Given information:

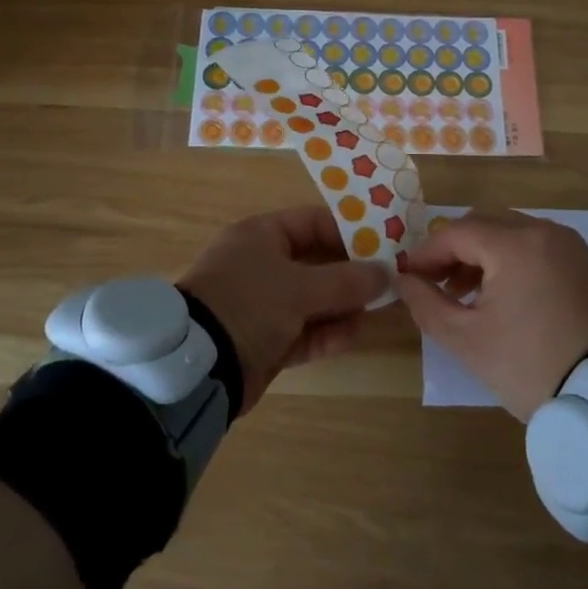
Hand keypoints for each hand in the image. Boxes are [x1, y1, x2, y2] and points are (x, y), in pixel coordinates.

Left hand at [178, 206, 389, 413]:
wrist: (199, 365)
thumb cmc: (249, 303)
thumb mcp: (300, 287)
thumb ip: (347, 280)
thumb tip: (387, 272)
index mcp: (261, 236)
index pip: (312, 223)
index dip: (349, 231)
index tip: (383, 245)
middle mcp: (261, 265)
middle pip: (316, 263)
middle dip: (350, 274)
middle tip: (388, 281)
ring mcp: (262, 304)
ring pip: (313, 299)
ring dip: (342, 306)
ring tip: (376, 309)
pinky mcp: (265, 340)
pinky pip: (303, 330)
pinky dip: (326, 332)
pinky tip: (353, 335)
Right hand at [395, 209, 587, 420]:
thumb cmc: (528, 365)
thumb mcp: (465, 339)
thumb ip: (426, 303)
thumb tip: (404, 279)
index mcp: (514, 245)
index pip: (456, 233)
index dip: (426, 253)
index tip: (408, 278)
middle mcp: (542, 231)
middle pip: (482, 223)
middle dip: (453, 250)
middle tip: (435, 285)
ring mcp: (566, 243)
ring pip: (508, 231)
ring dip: (480, 253)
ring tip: (464, 294)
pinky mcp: (581, 260)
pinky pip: (533, 244)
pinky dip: (509, 258)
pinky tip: (499, 293)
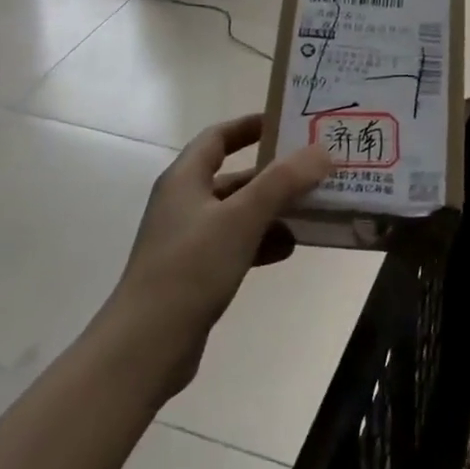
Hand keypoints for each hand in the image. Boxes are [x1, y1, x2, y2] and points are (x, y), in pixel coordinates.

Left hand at [107, 113, 331, 401]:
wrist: (147, 346)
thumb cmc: (191, 268)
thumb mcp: (241, 218)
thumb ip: (283, 182)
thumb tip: (322, 151)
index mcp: (185, 179)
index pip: (218, 137)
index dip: (250, 126)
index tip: (286, 123)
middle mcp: (184, 202)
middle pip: (234, 176)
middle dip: (273, 174)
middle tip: (314, 170)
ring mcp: (188, 239)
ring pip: (238, 213)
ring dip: (272, 210)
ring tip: (312, 210)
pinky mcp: (195, 272)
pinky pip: (235, 244)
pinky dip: (261, 242)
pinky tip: (288, 249)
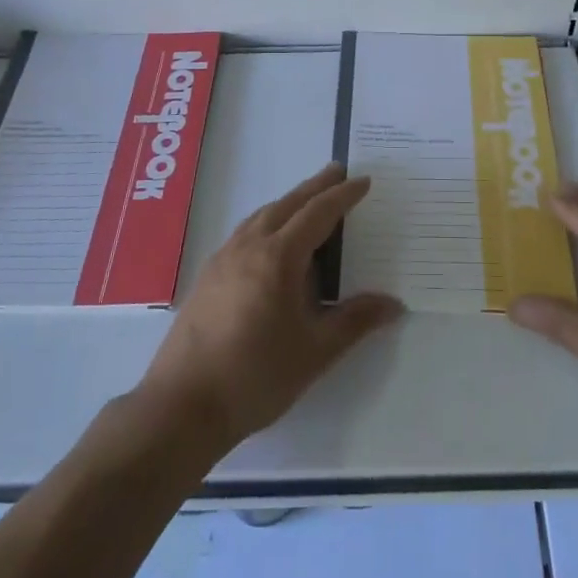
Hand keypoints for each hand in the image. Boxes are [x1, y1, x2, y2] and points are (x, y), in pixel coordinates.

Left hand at [137, 164, 402, 454]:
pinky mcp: (207, 276)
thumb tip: (394, 305)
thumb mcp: (315, 351)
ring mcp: (223, 259)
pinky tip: (270, 240)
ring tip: (307, 201)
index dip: (343, 195)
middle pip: (287, 204)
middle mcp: (249, 246)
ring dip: (288, 202)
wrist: (183, 406)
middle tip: (337, 171)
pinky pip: (244, 232)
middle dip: (315, 187)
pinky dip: (267, 221)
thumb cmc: (256, 376)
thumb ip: (355, 321)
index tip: (364, 180)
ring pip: (261, 215)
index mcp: (278, 257)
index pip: (318, 213)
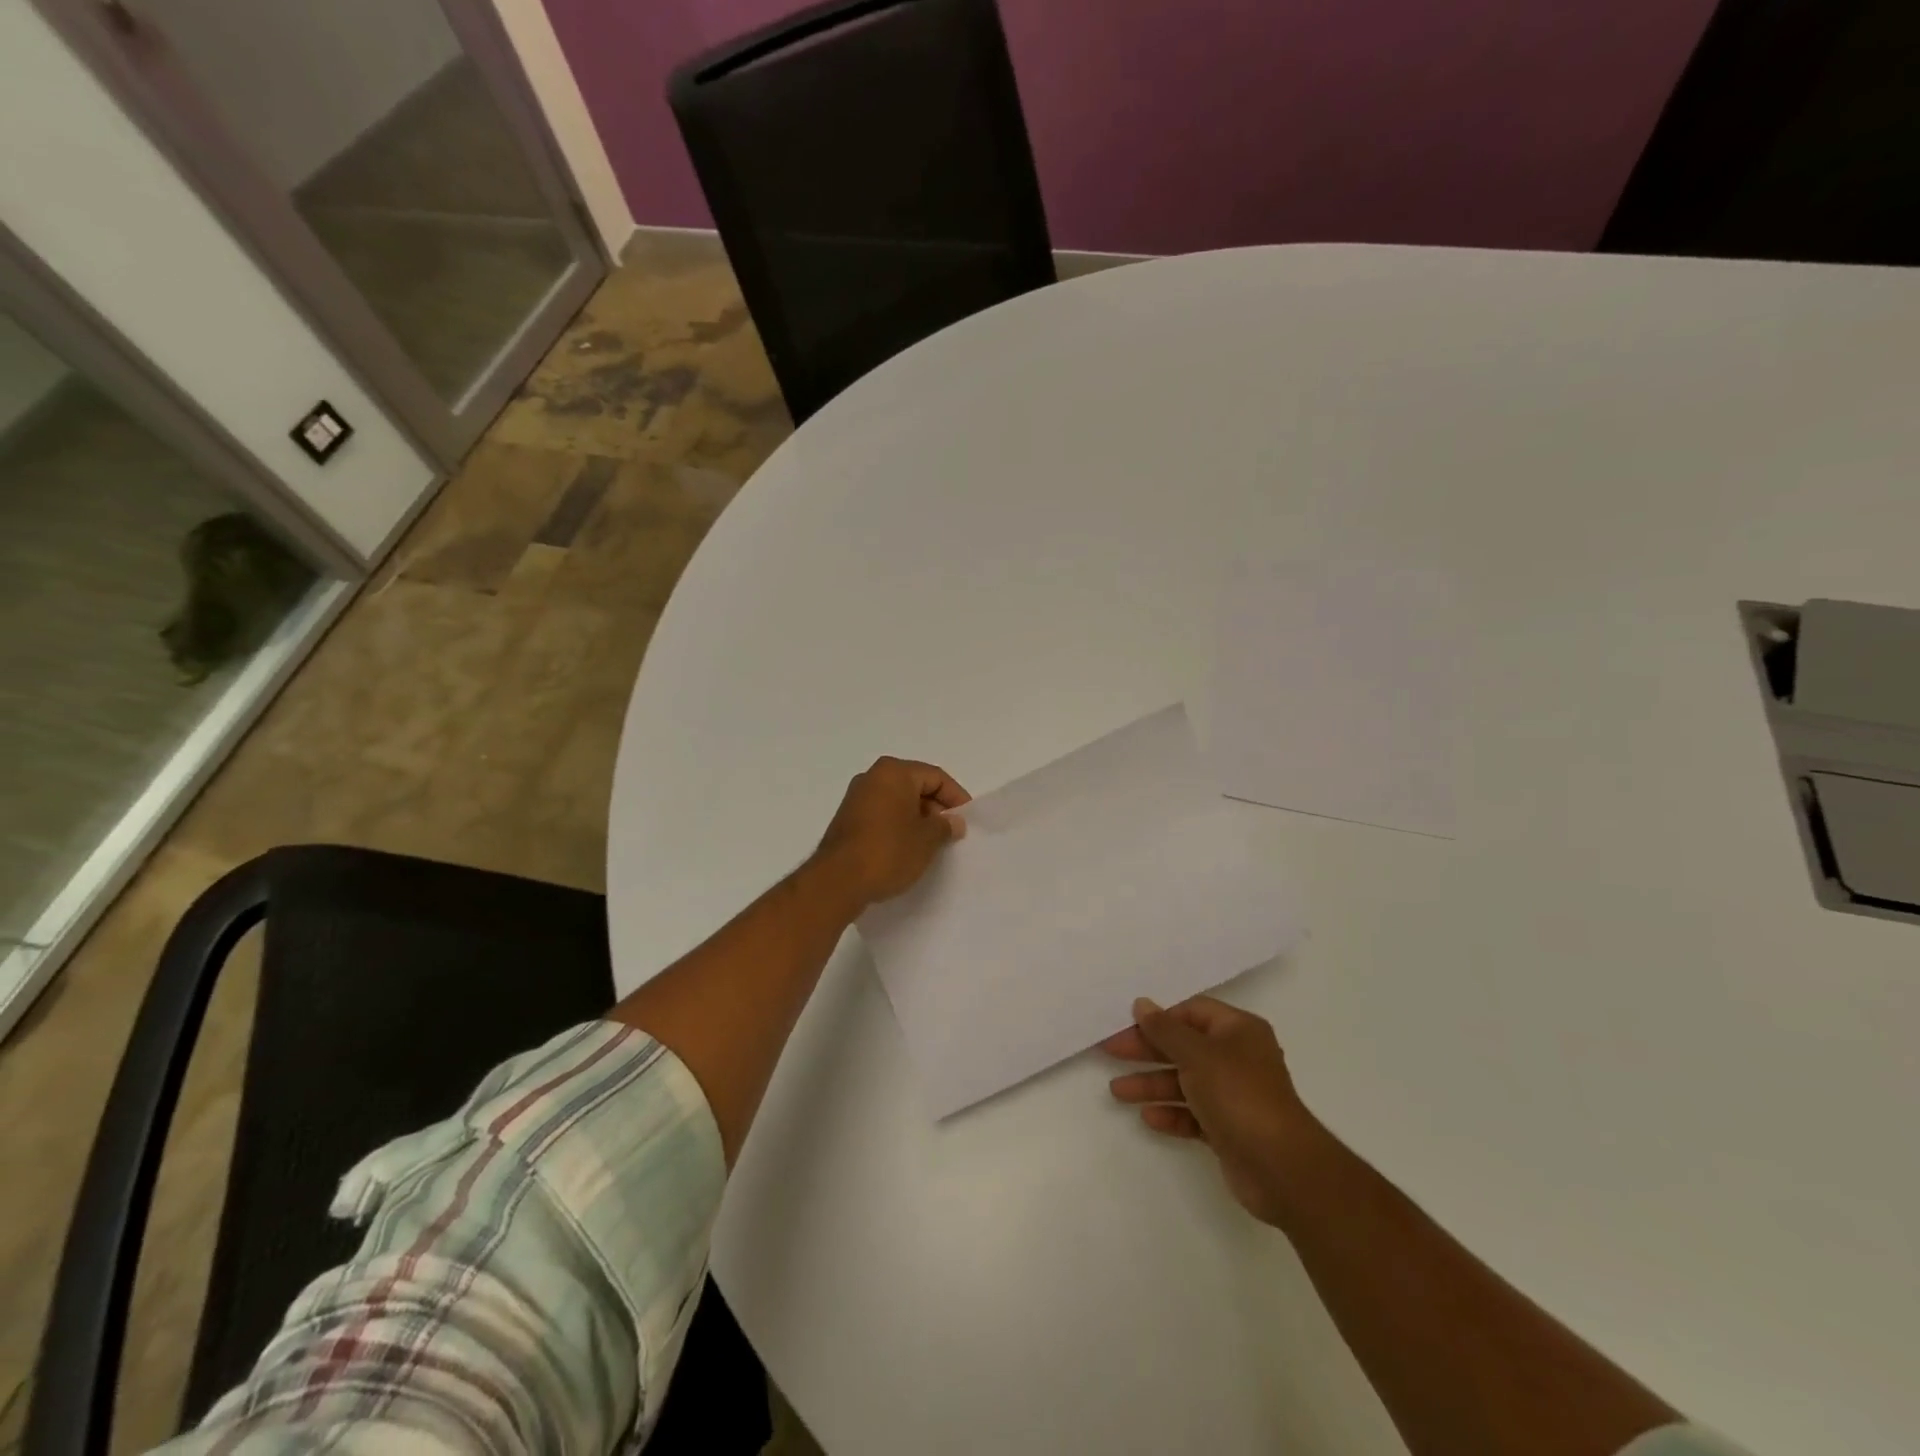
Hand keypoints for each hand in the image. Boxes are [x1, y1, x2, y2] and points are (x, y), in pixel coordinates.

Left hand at [809, 757, 970, 913]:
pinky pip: (882, 814)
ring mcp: (856, 798)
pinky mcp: (846, 819)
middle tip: (950, 834)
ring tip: (931, 845)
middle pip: (915, 785)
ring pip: (897, 801)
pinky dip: (898, 826)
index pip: (935, 776)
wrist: (837, 881)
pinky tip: (906, 849)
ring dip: (917, 819)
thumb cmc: (888, 851)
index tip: (966, 821)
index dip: (955, 797)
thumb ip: (945, 826)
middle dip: (936, 808)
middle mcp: (872, 777)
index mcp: (894, 772)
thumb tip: (953, 821)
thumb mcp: (927, 840)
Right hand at [1103, 996, 1321, 1226]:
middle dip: (1147, 1051)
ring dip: (1152, 1084)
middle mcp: (1237, 1058)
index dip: (1159, 1018)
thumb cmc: (1238, 1095)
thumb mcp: (1197, 1054)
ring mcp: (1234, 1095)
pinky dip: (1171, 1113)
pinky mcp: (1229, 1129)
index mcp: (1238, 1031)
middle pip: (1184, 1047)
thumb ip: (1165, 1030)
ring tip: (1117, 1092)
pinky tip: (1148, 1117)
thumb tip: (1142, 1003)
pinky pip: (1193, 1114)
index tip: (1126, 1025)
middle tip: (1110, 1052)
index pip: (1191, 1012)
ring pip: (1185, 1082)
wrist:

Task: Above are the records; restate exactly the lines from the one containing "index dip: (426, 253)" through the one containing "thumb ip: (283, 182)", keeping pictures out.

Expected answer:
index dip: (426, 253)
index tip: (408, 278)
middle mcp: (542, 231)
middle pip: (482, 223)
middle dip: (453, 250)
middle tip: (435, 285)
ring mcp: (566, 243)
ring pip: (508, 231)
ring dip: (480, 253)
ring tip: (464, 294)
pinky mcp: (581, 260)
pinky pip: (533, 244)
pinky dip: (509, 258)
pinky tip: (499, 293)
Hand keypoints for each hand in the image. Boxes are [x1, y1, x2, y2] and points are (x, y), in pixel coordinates.

Left hand at [107, 113, 331, 401]:
wrist: (147, 346)
thumb cmc: (191, 268)
thumb mcp: (241, 218)
thumb ip: (283, 182)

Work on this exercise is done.